WHAT IS EXPECTED: Quote exactly, and only, the lines of the material below from the line with "rate | 9 – 27 l/min |" through the line with "collector (150 µm) |".

━━━━━━

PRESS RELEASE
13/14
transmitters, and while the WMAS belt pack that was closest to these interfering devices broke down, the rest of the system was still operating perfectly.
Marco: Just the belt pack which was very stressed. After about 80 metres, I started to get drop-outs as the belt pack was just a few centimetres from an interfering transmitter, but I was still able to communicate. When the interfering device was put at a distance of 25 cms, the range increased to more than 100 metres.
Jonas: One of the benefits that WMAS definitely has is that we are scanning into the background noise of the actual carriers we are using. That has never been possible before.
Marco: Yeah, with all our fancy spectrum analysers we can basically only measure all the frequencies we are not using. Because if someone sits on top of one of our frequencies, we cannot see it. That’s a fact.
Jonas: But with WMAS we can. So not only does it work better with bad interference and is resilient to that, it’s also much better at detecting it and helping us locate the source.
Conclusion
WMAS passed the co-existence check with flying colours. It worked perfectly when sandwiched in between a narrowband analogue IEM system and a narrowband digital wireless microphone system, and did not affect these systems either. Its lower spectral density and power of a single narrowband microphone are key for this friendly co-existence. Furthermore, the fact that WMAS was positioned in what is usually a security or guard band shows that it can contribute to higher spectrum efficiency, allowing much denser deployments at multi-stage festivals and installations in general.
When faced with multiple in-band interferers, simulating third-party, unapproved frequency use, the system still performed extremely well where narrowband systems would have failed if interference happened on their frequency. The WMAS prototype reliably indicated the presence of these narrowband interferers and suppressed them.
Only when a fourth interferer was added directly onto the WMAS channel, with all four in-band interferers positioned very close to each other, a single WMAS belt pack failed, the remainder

━━━━━━

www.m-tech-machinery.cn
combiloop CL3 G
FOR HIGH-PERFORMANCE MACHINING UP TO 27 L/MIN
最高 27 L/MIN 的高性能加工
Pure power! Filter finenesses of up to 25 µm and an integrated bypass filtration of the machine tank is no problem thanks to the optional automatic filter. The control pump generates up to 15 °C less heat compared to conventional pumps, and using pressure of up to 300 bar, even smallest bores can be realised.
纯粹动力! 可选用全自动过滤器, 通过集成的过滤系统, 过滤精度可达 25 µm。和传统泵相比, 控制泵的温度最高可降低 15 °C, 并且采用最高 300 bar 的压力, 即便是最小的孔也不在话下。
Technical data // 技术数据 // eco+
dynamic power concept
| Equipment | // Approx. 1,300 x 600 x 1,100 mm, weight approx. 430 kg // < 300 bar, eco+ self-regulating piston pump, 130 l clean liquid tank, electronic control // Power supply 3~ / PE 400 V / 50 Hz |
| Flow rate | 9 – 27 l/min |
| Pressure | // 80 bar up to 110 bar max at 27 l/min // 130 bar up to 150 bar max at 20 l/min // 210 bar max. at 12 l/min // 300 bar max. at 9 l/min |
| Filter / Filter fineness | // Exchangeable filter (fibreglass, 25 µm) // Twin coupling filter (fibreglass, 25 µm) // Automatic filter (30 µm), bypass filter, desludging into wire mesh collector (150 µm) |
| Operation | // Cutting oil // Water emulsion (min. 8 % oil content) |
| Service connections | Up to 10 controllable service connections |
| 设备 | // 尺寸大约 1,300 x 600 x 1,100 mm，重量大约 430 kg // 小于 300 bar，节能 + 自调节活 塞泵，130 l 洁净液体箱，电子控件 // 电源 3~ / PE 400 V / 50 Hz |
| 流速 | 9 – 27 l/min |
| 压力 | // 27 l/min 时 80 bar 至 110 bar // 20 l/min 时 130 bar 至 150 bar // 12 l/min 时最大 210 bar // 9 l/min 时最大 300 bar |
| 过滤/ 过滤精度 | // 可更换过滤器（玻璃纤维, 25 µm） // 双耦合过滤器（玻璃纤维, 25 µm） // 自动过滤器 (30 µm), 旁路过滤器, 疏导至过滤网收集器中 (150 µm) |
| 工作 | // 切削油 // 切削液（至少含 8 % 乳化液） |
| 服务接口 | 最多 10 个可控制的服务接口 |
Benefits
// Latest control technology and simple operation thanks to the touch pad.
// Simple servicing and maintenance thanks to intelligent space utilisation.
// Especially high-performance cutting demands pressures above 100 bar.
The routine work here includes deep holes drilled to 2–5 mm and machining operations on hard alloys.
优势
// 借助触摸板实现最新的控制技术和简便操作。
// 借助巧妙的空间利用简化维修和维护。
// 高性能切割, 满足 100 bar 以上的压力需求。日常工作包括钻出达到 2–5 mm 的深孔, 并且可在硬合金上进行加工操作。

━━━━━━

EXERCISE OUTPUT:
| Flow rate | 9 – 27 l/min |
| Pressure | // 80 bar up to 110 bar max at 27 l/min // 130 bar up to 150 bar max at 20 l/min // 210 bar max. at 12 l/min // 300 bar max. at 9 l/min |
| Filter / Filter fineness | // Exchangeable filter (fibreglass, 25 µm) // Twin coupling filter (fibreglass, 25 µm) // Automatic filter (30 µm), bypass filter, desludging into wire mesh collector (150 µm) |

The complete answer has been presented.